━━━━━ Information
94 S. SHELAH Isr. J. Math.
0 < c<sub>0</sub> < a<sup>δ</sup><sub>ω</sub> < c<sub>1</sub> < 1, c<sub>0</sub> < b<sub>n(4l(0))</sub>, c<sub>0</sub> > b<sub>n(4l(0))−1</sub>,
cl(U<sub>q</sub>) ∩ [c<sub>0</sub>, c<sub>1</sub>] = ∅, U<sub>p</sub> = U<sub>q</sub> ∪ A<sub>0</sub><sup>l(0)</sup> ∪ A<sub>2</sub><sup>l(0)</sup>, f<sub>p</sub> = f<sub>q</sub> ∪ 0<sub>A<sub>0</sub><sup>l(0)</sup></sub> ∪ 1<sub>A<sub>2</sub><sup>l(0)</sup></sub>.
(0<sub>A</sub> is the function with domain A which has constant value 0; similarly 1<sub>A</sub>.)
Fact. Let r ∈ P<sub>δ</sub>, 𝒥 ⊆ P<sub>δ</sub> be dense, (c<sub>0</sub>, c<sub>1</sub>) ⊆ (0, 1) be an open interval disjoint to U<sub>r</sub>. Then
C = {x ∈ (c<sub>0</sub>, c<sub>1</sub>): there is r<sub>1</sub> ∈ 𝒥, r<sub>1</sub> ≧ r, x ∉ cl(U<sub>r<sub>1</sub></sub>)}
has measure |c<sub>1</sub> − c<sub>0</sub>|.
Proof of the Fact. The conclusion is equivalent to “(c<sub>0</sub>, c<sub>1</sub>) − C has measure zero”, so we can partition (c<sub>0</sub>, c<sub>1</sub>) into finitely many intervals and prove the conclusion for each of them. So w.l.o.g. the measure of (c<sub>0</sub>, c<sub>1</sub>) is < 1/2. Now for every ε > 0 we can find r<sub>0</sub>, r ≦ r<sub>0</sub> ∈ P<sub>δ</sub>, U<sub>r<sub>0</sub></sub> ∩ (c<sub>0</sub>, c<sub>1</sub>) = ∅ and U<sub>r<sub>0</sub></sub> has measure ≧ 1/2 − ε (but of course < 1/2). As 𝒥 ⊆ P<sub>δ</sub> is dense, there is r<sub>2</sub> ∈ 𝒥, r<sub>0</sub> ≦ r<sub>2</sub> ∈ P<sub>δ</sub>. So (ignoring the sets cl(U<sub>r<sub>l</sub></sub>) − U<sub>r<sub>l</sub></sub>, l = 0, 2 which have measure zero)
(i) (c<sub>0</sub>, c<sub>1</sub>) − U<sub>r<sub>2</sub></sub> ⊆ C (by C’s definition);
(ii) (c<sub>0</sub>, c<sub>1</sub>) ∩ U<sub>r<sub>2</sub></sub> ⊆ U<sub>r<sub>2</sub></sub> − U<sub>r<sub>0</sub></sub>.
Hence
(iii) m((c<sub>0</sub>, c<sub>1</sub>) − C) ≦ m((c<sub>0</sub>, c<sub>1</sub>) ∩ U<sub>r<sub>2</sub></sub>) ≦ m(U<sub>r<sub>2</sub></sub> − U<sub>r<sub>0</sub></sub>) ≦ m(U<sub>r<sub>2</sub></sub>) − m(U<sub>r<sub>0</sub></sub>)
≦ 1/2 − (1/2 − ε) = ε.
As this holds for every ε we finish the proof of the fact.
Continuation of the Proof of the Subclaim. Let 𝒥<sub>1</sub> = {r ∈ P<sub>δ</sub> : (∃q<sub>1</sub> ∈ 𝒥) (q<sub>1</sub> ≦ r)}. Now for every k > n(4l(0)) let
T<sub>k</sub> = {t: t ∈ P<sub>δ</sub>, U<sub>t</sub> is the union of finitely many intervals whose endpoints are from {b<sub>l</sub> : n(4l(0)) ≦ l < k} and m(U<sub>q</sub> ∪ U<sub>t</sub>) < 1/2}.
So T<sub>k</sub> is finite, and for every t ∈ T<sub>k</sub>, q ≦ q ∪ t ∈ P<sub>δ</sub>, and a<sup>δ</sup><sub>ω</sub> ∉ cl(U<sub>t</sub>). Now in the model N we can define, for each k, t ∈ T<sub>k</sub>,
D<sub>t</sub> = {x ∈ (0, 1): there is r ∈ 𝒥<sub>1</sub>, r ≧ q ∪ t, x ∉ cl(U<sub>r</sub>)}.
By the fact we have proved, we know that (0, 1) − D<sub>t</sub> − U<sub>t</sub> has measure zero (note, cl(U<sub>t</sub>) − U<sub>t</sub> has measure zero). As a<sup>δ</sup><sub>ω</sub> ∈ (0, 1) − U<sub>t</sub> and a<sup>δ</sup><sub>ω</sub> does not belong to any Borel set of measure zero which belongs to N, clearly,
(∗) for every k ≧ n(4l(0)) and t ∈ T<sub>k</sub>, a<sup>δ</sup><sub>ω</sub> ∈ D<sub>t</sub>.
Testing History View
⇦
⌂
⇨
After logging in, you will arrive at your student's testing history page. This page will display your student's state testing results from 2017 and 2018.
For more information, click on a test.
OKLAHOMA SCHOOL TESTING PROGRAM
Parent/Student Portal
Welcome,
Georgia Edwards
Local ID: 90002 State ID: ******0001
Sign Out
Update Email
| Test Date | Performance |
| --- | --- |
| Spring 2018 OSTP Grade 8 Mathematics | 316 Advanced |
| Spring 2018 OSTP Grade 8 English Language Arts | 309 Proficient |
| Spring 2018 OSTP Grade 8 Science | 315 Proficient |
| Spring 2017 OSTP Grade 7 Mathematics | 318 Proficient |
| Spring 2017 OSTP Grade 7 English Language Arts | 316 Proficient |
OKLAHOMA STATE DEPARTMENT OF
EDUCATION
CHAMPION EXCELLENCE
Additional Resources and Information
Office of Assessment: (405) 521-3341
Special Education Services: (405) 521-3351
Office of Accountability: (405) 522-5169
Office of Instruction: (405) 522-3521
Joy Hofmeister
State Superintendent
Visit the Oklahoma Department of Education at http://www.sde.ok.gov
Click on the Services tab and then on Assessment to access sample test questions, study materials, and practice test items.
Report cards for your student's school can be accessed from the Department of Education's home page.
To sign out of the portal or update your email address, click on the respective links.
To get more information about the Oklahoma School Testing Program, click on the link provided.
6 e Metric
━━━━━━━━━━
### [Problem]
What is needed is a word-for-word copy of all the records above.

### [Written answer]
94 S. SHELAH Isr. J. Math.
0 < c<sub>0</sub> < a<sup>δ</sup><sub>ω</sub> < c<sub>1</sub> < 1, c<sub>0</sub> < b<sub>n(4l(0))</sub>, c<sub>0</sub> > b<sub>n(4l(0))−1</sub>,
cl(U<sub>q</sub>) ∩ [c<sub>0</sub>, c<sub>1</sub>] = ∅, U<sub>p</sub> = U<sub>q</sub> ∪ A<sub>0</sub><sup>l(0)</sup> ∪ A<sub>2</sub><sup>l(0)</sup>, f<sub>p</sub> = f<sub>q</sub> ∪ 0<sub>A<sub>0</sub><sup>l(0)</sup></sub> ∪ 1<sub>A<sub>2</sub><sup>l(0)</sup></sub>.
(0<sub>A</sub> is the function with domain A which has constant value 0; similarly 1<sub>A</sub>.)
Fact. Let r ∈ P<sub>δ</sub>, 𝒥 ⊆ P<sub>δ</sub> be dense, (c<sub>0</sub>, c<sub>1</sub>) ⊆ (0, 1) be an open interval disjoint to U<sub>r</sub>. Then
C = {x ∈ (c<sub>0</sub>, c<sub>1</sub>): there is r<sub>1</sub> ∈ 𝒥, r<sub>1</sub> ≧ r, x ∉ cl(U<sub>r<sub>1</sub></sub>)}
has measure |c<sub>1</sub> − c<sub>0</sub>|.
Proof of the Fact. The conclusion is equivalent to “(c<sub>0</sub>, c<sub>1</sub>) − C has measure zero”, so we can partition (c<sub>0</sub>, c<sub>1</sub>) into finitely many intervals and prove the conclusion for each of them. So w.l.o.g. the measure of (c<sub>0</sub>, c<sub>1</sub>) is < 1/2. Now for every ε > 0 we can find r<sub>0</sub>, r ≦ r<sub>0</sub> ∈ P<sub>δ</sub>, U<sub>r<sub>0</sub></sub> ∩ (c<sub>0</sub>, c<sub>1</sub>) = ∅ and U<sub>r<sub>0</sub></sub> has measure ≧ 1/2 − ε (but of course < 1/2). As 𝒥 ⊆ P<sub>δ</sub> is dense, there is r<sub>2</sub> ∈ 𝒥, r<sub>0</sub> ≦ r<sub>2</sub> ∈ P<sub>δ</sub>. So (ignoring the sets cl(U<sub>r<sub>l</sub></sub>) − U<sub>r<sub>l</sub></sub>, l = 0, 2 which have measure zero)
(i) (c<sub>0</sub>, c<sub>1</sub>) − U<sub>r<sub>2</sub></sub> ⊆ C (by C’s definition);
(ii) (c<sub>0</sub>, c<sub>1</sub>) ∩ U<sub>r<sub>2</sub></sub> ⊆ U<sub>r<sub>2</sub></sub> − U<sub>r<sub>0</sub></sub>.
Hence
(iii) m((c<sub>0</sub>, c<sub>1</sub>) − C) ≦ m((c<sub>0</sub>, c<sub>1</sub>) ∩ U<sub>r<sub>2</sub></sub>) ≦ m(U<sub>r<sub>2</sub></sub> − U<sub>r<sub>0</sub></sub>) ≦ m(U<sub>r<sub>2</sub></sub>) − m(U<sub>r<sub>0</sub></sub>)
≦ 1/2 − (1/2 − ε) = ε.
As this holds for every ε we finish the proof of the fact.
Continuation of the Proof of the Subclaim. Let 𝒥<sub>1</sub> = {r ∈ P<sub>δ</sub> : (∃q<sub>1</sub> ∈ 𝒥) (q<sub>1</sub> ≦ r)}. Now for every k > n(4l(0)) let
T<sub>k</sub> = {t: t ∈ P<sub>δ</sub>, U<sub>t</sub> is the union of finitely many intervals whose endpoints are from {b<sub>l</sub> : n(4l(0)) ≦ l < k} and m(U<sub>q</sub> ∪ U<sub>t</sub>) < 1/2}.
So T<sub>k</sub> is finite, and for every t ∈ T<sub>k</sub>, q ≦ q ∪ t ∈ P<sub>δ</sub>, and a<sup>δ</sup><sub>ω</sub> ∉ cl(U<sub>t</sub>). Now in the model N we can define, for each k, t ∈ T<sub>k</sub>,
D<sub>t</sub> = {x ∈ (0, 1): there is r ∈ 𝒥<sub>1</sub>, r ≧ q ∪ t, x ∉ cl(U<sub>r</sub>)}.
By the fact we have proved, we know that (0, 1) − D<sub>t</sub> − U<sub>t</sub> has measure zero (note, cl(U<sub>t</sub>) − U<sub>t</sub> has measure zero). As a<sup>δ</sup><sub>ω</sub> ∈ (0, 1) − U<sub>t</sub> and a<sup>δ</sup><sub>ω</sub> does not belong to any Borel set of measure zero which belongs to N, clearly,
(∗) for every k ≧ n(4l(0)) and t ∈ T<sub>k</sub>, a<sup>δ</sup><sub>ω</sub> ∈ D<sub>t</sub>.
Testing History View
⇦
⌂
⇨
After logging in, you will arrive at your student's testing history page. This page will display your student's state testing results from 2017 and 2018.
For more information, click on a test.
OKLAHOMA SCHOOL TESTING PROGRAM
Parent/Student Portal
Welcome,
Georgia Edwards
Local ID: 90002 State ID: ******0001
Sign Out
Update Email
| Test Date | Performance |
| --- | --- |
| Spring 2018 OSTP Grade 8 Mathematics | 316 Advanced |
| Spring 2018 OSTP Grade 8 English Language Arts | 309 Proficient |
| Spring 2018 OSTP Grade 8 Science | 315 Proficient |
| Spring 2017 OSTP Grade 7 Mathematics | 318 Proficient |
| Spring 2017 OSTP Grade 7 English Language Arts | 316 Proficient |
OKLAHOMA STATE DEPARTMENT OF
EDUCATION
CHAMPION EXCELLENCE
Additional Resources and Information
Office of Assessment: (405) 521-3341
Special Education Services: (405) 521-3351
Office of Accountability: (405) 522-5169
Office of Instruction: (405) 522-3521
Joy Hofmeister
State Superintendent
Visit the Oklahoma Department of Education at http://www.sde.ok.gov
Click on the Services tab and then on Assessment to access sample test questions, study materials, and practice test items.
Report cards for your student's school can be accessed from the Department of Education's home page.
To sign out of the portal or update your email address, click on the respective links.
To get more information about the Oklahoma School Testing Program, click on the link provided.
6 e Metric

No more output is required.